De bijdrage van Engels beïnvloedt de discussie over de bevrijding van vrouwen tot vandaag. Hij heeft ons een kader gegeven voor een historische analyse van de kwestie, waarmee hij bewijst dat de onderdrukking is geworteld in het economische systeem waaronder we leven. Het verbindt alle strijd tegen de onderdrukking direct met de noodzaak om het kapitalisme omver te werpen – alleen door de productieverhoudingen te veranderen kunnen we particuliere onderdrukking omzetten in collectieve sociale verantwoordelijkheid. Onder het kapitalisme wordt de zorg voor jongeren, zieken en bejaarden als een last op individuele gezinnen afgewenteld. Een ideologisch offensief ging gepaard met enorme besparingen op onderwijs, gezondheidszorg en sociale zorg. Er was tegelijk een devaluatie en onderbetaling van jobs in deze sectoren. Engels stelt dat tegenover wat er mogelijk is als we de rijkdom die we creëren collectief bezitten: “Met de overgang van de productiemiddelen in gemeenschappelijke eigendom houdt het individuele gezin op de economische eenheid van de maatschappij te zijn. De particuliere huishouding wordt een maatschappelijk bedrijf. De verzorging en opvoeding van de kinderen wordt een openbare aangelegenheid; de maatschappij zorgt voor alle kinderen op dezelfde wijze.”
Lessen voor vandaag
Het kapitalisme van de 21e eeuw is in veel opzichten anders dan wat Engels in de 19e eeuw beschrijft: 200 jaar geleden was het jonge kapitalisme nog een systeem in opkomst, terwijl we nu in een systeem leven dat in een diepe crisis verkeert, economisch, politiek, sociaal, ecologisch en op vele andere vlakken.
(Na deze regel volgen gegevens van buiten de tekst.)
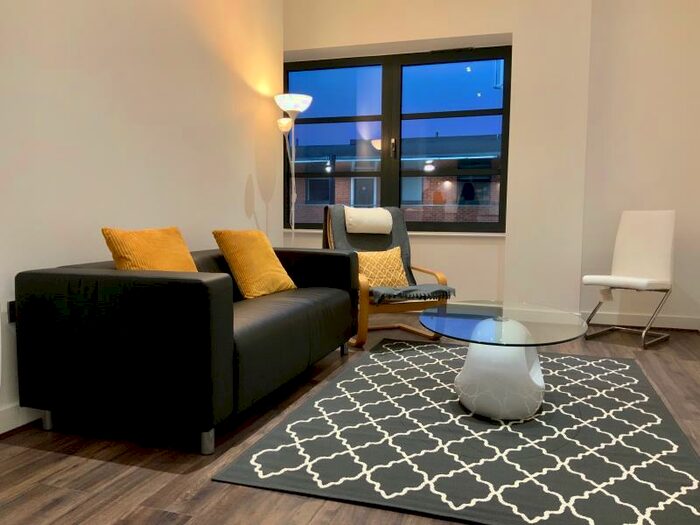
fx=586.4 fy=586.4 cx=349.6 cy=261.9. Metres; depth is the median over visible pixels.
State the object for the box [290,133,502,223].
brick building
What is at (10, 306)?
wall socket
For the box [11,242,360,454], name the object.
sofa
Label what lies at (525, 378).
coffee table
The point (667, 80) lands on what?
right wall
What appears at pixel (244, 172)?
left wall
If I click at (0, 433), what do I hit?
baseboard
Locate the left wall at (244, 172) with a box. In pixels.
[0,0,283,427]
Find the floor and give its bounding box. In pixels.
[0,321,699,524]
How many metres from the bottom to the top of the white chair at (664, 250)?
0.966 m
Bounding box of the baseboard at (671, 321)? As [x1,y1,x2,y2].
[582,311,699,330]
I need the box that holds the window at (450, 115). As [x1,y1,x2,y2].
[283,46,512,232]
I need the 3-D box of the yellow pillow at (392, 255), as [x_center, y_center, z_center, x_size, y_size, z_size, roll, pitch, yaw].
[0.228,0.054,4.370,0.470,0.334,0.217,-2,6,-27]
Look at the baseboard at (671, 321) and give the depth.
4.79 m
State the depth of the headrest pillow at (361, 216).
4.49 m
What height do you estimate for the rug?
0.015 m
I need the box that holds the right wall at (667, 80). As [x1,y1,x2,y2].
[579,0,699,330]
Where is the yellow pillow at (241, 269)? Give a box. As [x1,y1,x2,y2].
[212,229,296,298]
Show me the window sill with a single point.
(419, 233)
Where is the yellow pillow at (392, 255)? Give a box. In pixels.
[357,246,408,288]
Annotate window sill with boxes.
[286,229,504,236]
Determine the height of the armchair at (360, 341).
0.961 m
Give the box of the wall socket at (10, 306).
[7,300,16,322]
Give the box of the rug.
[211,338,699,524]
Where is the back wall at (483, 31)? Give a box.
[283,0,595,313]
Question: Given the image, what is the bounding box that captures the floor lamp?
[274,93,312,243]
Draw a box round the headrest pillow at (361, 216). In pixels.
[344,207,392,234]
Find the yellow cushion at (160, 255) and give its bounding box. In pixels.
[101,226,198,271]
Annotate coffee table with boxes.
[419,299,588,420]
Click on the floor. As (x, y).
(113, 466)
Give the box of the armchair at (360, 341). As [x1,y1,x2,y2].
[323,205,450,345]
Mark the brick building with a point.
(326, 203)
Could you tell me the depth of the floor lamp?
4.68 m
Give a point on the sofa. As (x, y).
(78, 275)
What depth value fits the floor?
2.19 m
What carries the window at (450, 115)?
in the back wall at (483, 31)
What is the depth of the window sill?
5.19 m
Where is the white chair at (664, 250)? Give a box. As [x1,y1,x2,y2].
[581,210,675,347]
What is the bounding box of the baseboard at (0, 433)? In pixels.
[0,403,43,434]
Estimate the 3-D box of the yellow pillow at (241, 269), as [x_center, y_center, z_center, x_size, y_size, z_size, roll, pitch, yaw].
[-0.563,-0.002,3.503,0.310,0.391,0.466,2,5,18]
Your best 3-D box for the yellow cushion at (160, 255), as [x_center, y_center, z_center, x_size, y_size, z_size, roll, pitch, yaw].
[-0.907,0.022,2.778,0.297,0.381,0.478,2,5,18]
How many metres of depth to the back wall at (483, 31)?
4.78 m

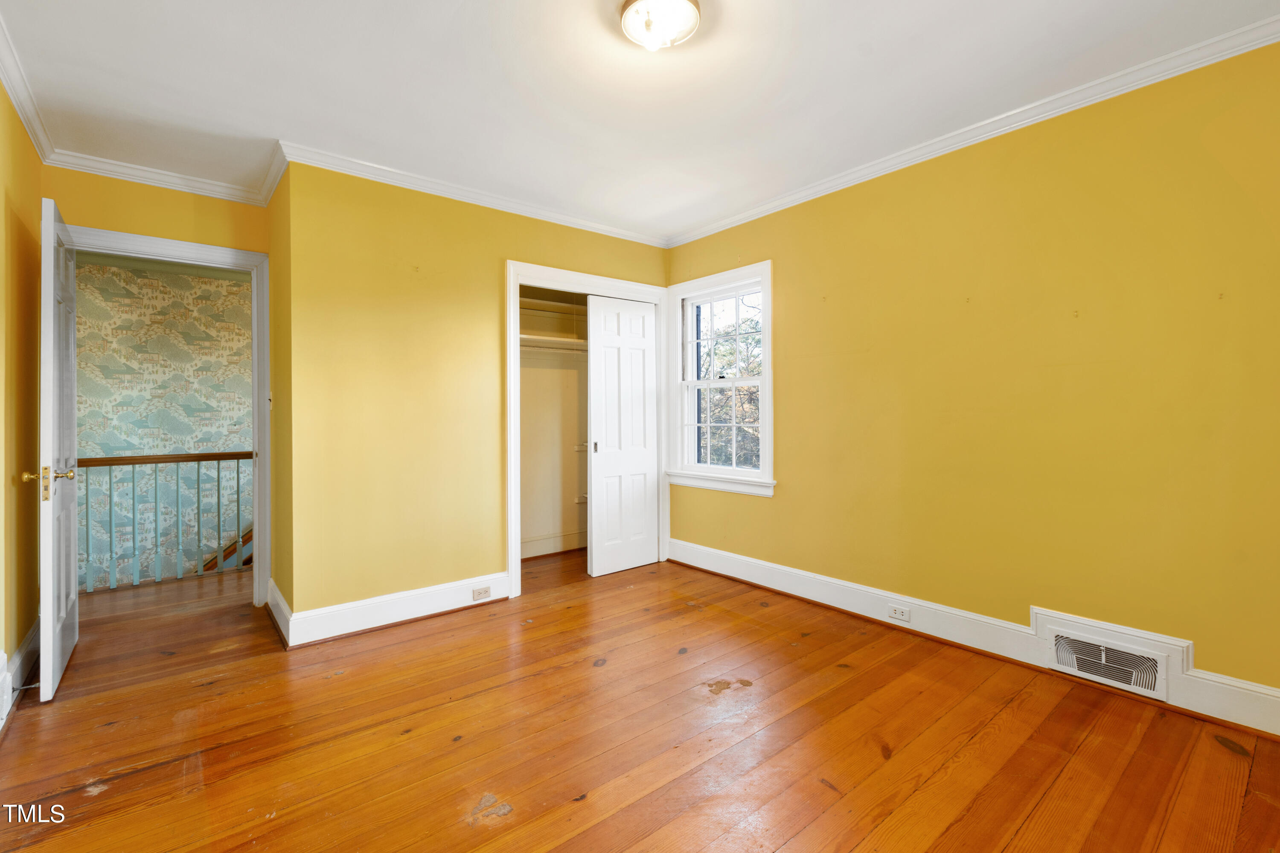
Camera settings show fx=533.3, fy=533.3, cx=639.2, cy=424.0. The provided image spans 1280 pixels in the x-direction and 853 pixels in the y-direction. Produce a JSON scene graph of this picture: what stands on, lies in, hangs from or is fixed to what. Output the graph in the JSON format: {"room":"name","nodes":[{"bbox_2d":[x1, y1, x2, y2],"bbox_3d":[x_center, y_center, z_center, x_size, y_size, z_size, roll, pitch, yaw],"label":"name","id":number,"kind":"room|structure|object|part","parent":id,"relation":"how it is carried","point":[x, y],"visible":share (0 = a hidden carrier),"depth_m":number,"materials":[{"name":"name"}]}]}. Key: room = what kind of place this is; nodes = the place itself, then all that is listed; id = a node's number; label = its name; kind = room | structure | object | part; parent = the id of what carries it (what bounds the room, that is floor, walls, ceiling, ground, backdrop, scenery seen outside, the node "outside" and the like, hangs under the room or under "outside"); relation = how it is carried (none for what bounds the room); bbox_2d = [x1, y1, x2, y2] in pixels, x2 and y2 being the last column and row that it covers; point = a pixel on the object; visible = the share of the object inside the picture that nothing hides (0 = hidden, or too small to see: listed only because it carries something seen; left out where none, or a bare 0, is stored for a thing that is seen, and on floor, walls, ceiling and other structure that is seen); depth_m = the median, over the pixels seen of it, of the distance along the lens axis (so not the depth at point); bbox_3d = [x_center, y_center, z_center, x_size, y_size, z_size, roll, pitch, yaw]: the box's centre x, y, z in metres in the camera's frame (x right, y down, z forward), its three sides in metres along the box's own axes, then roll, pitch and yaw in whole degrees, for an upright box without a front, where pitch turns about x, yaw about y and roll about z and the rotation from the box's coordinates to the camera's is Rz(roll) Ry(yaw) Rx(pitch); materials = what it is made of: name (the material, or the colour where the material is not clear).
{"room":"bedroom","nodes":[
{"label":"bedroom","id":0,"kind":"room"},
{"bbox_2d":[0,76,43,720],"bbox_3d":[-1.723,-0.130,1.006,0.130,2.560,4.674,0,0,-39],"label":"left wall","id":1,"kind":"structure","parent":0,"point":[1,93],"depth_m":2.34,"materials":[{"name":"yellow paint"}]},
{"bbox_2d":[0,621,42,732],"bbox_3d":[-1.621,1.057,1.034,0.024,0.153,4.550,0,0,-39],"label":"baseboard","id":2,"kind":"structure","parent":1,"relation":"attached to","point":[28,643],"depth_m":2.31,"materials":[{"name":"white paint"}]},
{"bbox_2d":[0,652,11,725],"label":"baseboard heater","id":3,"kind":"object","parent":2,"relation":"attached to","point":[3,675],"visible":0.99,"depth_m":2.01,"materials":[{"name":"white"}]},
{"bbox_2d":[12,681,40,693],"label":"door stop","id":4,"kind":"object","parent":2,"relation":"attached to","point":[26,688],"visible":0.89,"depth_m":2.18,"materials":[{"name":"metal"}]},
{"bbox_2d":[0,14,53,163],"bbox_3d":[-1.654,-1.379,1.080,0.071,0.080,4.358,0,0,-39],"label":"crown molding","id":5,"kind":"structure","parent":1,"relation":"attached to","point":[16,98],"depth_m":2.27,"materials":[{"name":"white paint"}]},
{"bbox_2d":[44,147,270,205],"bbox_3d":[-2.677,-1.381,3.003,0.936,0.078,0.065,0,0,-39],"label":"crown molding","id":6,"kind":"structure","parent":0,"point":[221,190],"depth_m":2.96,"materials":[{"name":"white paint"}]},
{"bbox_2d":[72,256,251,590],"bbox_3d":[-2.767,-0.139,3.060,1.081,2.551,0.124,0,0,-39],"label":"hallway wall","id":7,"kind":"structure","parent":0,"point":[211,545],"depth_m":3.00,"materials":[{"name":"teal paper"}]},
{"bbox_2d":[199,528,253,572],"bbox_3d":[-3.995,1.210,5.082,1.821,1.709,0.911,0,0,-39],"label":"stair handrail","id":8,"kind":"object","parent":7,"relation":"attached to","point":[249,533],"visible":0.15,"depth_m":5.07,"materials":[{"name":"brown wood"}]},
{"bbox_2d":[63,224,272,607],"bbox_3d":[-2.714,0.043,3.075,0.956,2.166,0.163,0,0,-39],"label":"door frame","id":9,"kind":"structure","parent":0,"point":[261,464],"depth_m":3.27,"materials":[{"name":"white paint"}]},
{"bbox_2d":[33,195,79,700],"bbox_3d":[-2.697,0.097,2.495,0.156,2.076,0.788,0,0,-39],"label":"door","id":10,"kind":"structure","parent":9,"relation":"attached to","point":[58,650],"depth_m":2.28,"materials":[{"name":"white paint"}]},
{"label":"brass doorknob","id":11,"kind":"part","parent":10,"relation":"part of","materials":[{"name":"gold metal"}]},
{"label":"brass doorknob","id":12,"kind":"part","parent":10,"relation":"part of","materials":[{"name":"gold metal"}]},
{"bbox_2d":[268,156,294,637],"bbox_3d":[-2.046,-0.149,3.129,0.128,2.558,0.761,0,0,-39],"label":"side wall","id":13,"kind":"structure","parent":0,"point":[274,207],"depth_m":2.99,"materials":[{"name":"yellow paint"}]},
{"bbox_2d":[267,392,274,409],"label":"light switch","id":14,"kind":"object","parent":13,"relation":"attached to","point":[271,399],"visible":0.96,"depth_m":3.16,"materials":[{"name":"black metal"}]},
{"bbox_2d":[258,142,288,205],"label":"crown molding","id":15,"kind":"structure","parent":13,"relation":"attached to","point":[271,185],"depth_m":2.96,"materials":[{"name":"white paint"}]},
{"bbox_2d":[266,578,291,646],"bbox_3d":[-2.023,1.043,2.993,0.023,0.161,0.696,0,0,-39],"label":"baseboard","id":16,"kind":"structure","parent":13,"relation":"attached to","point":[281,603],"depth_m":2.92,"materials":[{"name":"white paint"}]},
{"bbox_2d":[279,158,670,626],"bbox_3d":[-0.808,-0.161,3.593,2.557,2.561,0.121,0,0,-39],"label":"closet wall","id":17,"kind":"structure","parent":0,"point":[532,245],"depth_m":3.04,"materials":[{"name":"yellow paint"}]},
{"bbox_2d":[278,571,509,647],"bbox_3d":[-1.341,1.045,3.093,1.170,0.155,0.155,0,0,-39],"label":"baseboard","id":18,"kind":"structure","parent":17,"relation":"attached to","point":[407,613],"depth_m":2.98,"materials":[{"name":"white paint"}]},
{"bbox_2d":[471,586,491,601],"bbox_3d":[-0.970,1.039,3.269,0.114,0.073,0.009,0,0,-39],"label":"outlet","id":19,"kind":"object","parent":18,"relation":"attached to","point":[484,590],"visible":0.97,"depth_m":3.27,"materials":[{"name":"white plastic"}]},
{"bbox_2d":[276,139,668,247],"bbox_3d":[-0.798,-1.397,3.460,2.478,0.078,0.067,0,0,-39],"label":"crown molding","id":20,"kind":"structure","parent":17,"relation":"attached to","point":[437,185],"depth_m":3.19,"materials":[{"name":"white paint"}]},
{"bbox_2d":[519,287,589,560],"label":"closet","id":21,"kind":"object","parent":17,"relation":"in","point":[534,376],"visible":0.43,"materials":[{"name":"paint"}]},
{"bbox_2d":[517,333,587,351],"bbox_3d":[-0.694,-0.649,4.309,1.565,0.070,0.402,0,0,-39],"label":"closet shelf","id":22,"kind":"object","parent":21,"relation":"attached to","point":[547,341],"visible":0.46,"depth_m":4.28,"materials":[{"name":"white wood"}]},
{"bbox_2d":[519,296,587,316],"bbox_3d":[-0.733,-0.964,4.427,1.603,0.066,0.383,0,0,-39],"label":"closet shelf","id":23,"kind":"object","parent":21,"relation":"attached to","point":[544,307],"visible":0.43,"depth_m":4.40,"materials":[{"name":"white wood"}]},
{"bbox_2d":[520,530,587,558],"bbox_3d":[-0.853,1.022,4.361,1.626,0.145,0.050,0,0,-39],"label":"closet baseboard","id":24,"kind":"structure","parent":21,"relation":"attached to","point":[564,538],"depth_m":4.52,"materials":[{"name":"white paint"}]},
{"bbox_2d":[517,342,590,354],"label":"closet rod","id":25,"kind":"object","parent":21,"relation":"attached to","point":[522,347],"visible":0.49,"depth_m":4.29,"materials":[{"name":"white"}]},
{"bbox_2d":[504,261,670,598],"bbox_3d":[-0.341,0.036,3.951,1.373,2.168,0.149,0,0,-39],"label":"closet door frame","id":26,"kind":"structure","parent":17,"relation":"attached to","point":[514,264],"depth_m":3.66,"materials":[{"name":"white paint"}]},
{"bbox_2d":[587,293,659,576],"bbox_3d":[-0.115,0.083,4.026,0.609,2.038,0.047,0,0,-39],"label":"sliding closet door","id":27,"kind":"structure","parent":26,"relation":"in","point":[600,461],"depth_m":3.98,"materials":[{"name":"white paint"}]},
{"bbox_2d":[0,0,1279,241],"bbox_3d":[-0.283,-1.463,2.062,3.845,0.112,5.226,0,0,-39],"label":"ceiling","id":28,"kind":"structure","parent":0,"point":[870,68],"depth_m":2.22,"materials":[{"name":"white paint"}]},
{"bbox_2d":[618,0,701,50],"bbox_3d":[0.070,-1.376,1.836,0.291,0.117,0.294,0,0,-39],"label":"ceiling light","id":29,"kind":"object","parent":28,"relation":"attached to","point":[627,16],"visible":0.98,"depth_m":1.81,"materials":[{"name":"white glass"}]},
{"bbox_2d":[0,543,1279,852],"bbox_3d":[-0.844,1.182,2.502,4.282,0.104,6.625,0,0,-39],"label":"wooden floor","id":30,"kind":"structure","parent":0,"point":[101,797],"depth_m":1.91,"materials":[{"name":"brown wood"}]},
{"bbox_2d":[79,450,253,592],"bbox_3d":[-3.506,0.631,3.874,2.536,1.023,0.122,0,0,-39],"label":"stair railing","id":31,"kind":"object","parent":30,"relation":"on","point":[219,458],"visible":0.58,"depth_m":3.88,"materials":[{"name":"wood"}]},
{"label":"baluster","id":32,"kind":"part","parent":31,"relation":"part of","materials":[{"name":"teal wood"}]},
{"bbox_2d":[664,33,1279,717],"bbox_3d":[1.489,-0.169,2.976,0.157,2.558,4.328,0,0,-39],"label":"right wall","id":33,"kind":"structure","parent":0,"point":[787,503],"depth_m":2.40,"materials":[{"name":"yellow paint"}]},
{"bbox_2d":[666,260,774,497],"bbox_3d":[0.597,-0.292,3.927,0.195,1.593,1.046,0,0,-39],"label":"window","id":34,"kind":"structure","parent":33,"relation":"in","point":[765,334],"depth_m":3.97,"materials":[{"name":"white"}]},
{"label":"sash","id":35,"kind":"part","parent":34,"relation":"part of","materials":[{"name":"white"}]},
{"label":"sash","id":36,"kind":"part","parent":34,"relation":"part of","materials":[{"name":"white"}]},
{"bbox_2d":[666,538,1279,736],"bbox_3d":[1.450,1.005,2.838,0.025,0.152,3.752,0,0,-39],"label":"baseboard","id":37,"kind":"structure","parent":33,"relation":"attached to","point":[727,556],"depth_m":2.60,"materials":[{"name":"white paint"}]},
{"bbox_2d":[887,603,910,622],"bbox_3d":[1.398,1.018,2.876,0.008,0.072,0.116,0,0,-39],"label":"electrical outlet","id":38,"kind":"object","parent":37,"relation":"attached to","point":[897,615],"visible":0.97,"depth_m":2.87,"materials":[{"name":"white plastic"}]},
{"bbox_2d":[1045,613,1179,701],"bbox_3d":[1.951,0.988,2.228,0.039,0.176,0.377,0,0,-39],"label":"vent","id":39,"kind":"object","parent":37,"relation":"in","point":[1118,682],"visible":0.98,"depth_m":2.21,"materials":[{"name":"white metal"}]},
{"bbox_2d":[669,13,1279,247],"bbox_3d":[1.438,-1.400,2.820,0.058,0.073,3.783,0,0,-39],"label":"crown molding","id":40,"kind":"structure","parent":33,"relation":"attached to","point":[777,202],"depth_m":2.42,"materials":[{"name":"white paint"}]},
{"label":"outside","id":41,"kind":"structure","parent":0,"visible":0},
{"label":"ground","id":42,"kind":"structure","parent":41,"visible":0},
{"bbox_2d":[697,294,761,468],"bbox_3d":[1.858,0.182,9.558,3.503,6.272,5.188,0,0,-39],"label":"tree","id":43,"kind":"object","parent":42,"relation":"on","point":[717,349],"visible":0.24,"depth_m":9.04,"materials":[{"name":"green plant"}]}
]}

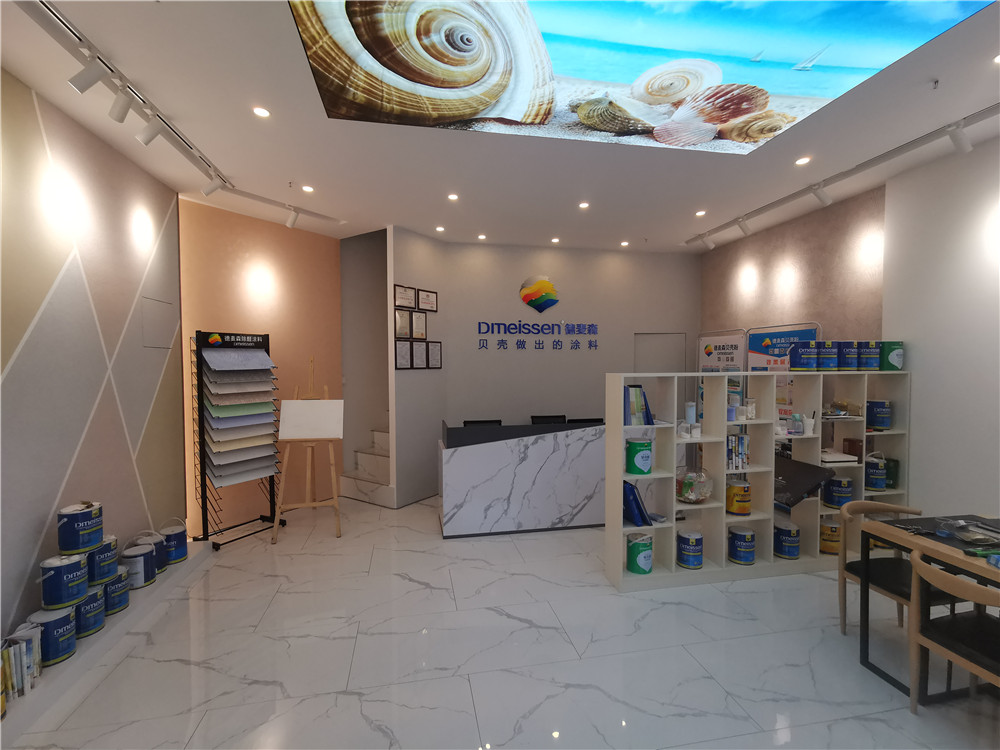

Deze wereldwijde crisis valt samen met een hernieuwde belangstelling voor socialistische ideeën: een zoektocht naar manieren om een alternatief te bouwen voor een rot systeem dat een steeds grotere mondiale arbeidersklasse vasthoudt in omstandigheden van uitbuiting en onderdrukking.
Engels’ bijdragen overstijgen de specifieke kenmerken van de Victoriaanse periode in die zin dat ze ons helpen een methode te ontwikkelen om te begrijpen wat er in de wereld aan de hand is en als leidraad voor de actie van alle werkenden. Ze bieden ons ook een inspirerende kijk op de mogelijkheden die ontstaan als het kapitalisme wordt vervangen door een systeem dat gebaseerd is op publieke eigendom en controle van de belangrijkste sectoren van de economie, waarin de in de samenleving gegenereerde rijkdom kan worden gebruikt voor het welzijn van iedereen. De opmerking van Marx en Engels in het Communistisch Manifest – dat we niets te verliezen hebben behalve onze ketens, maar een wereld te winnen hebben – is relevanter dan ooit.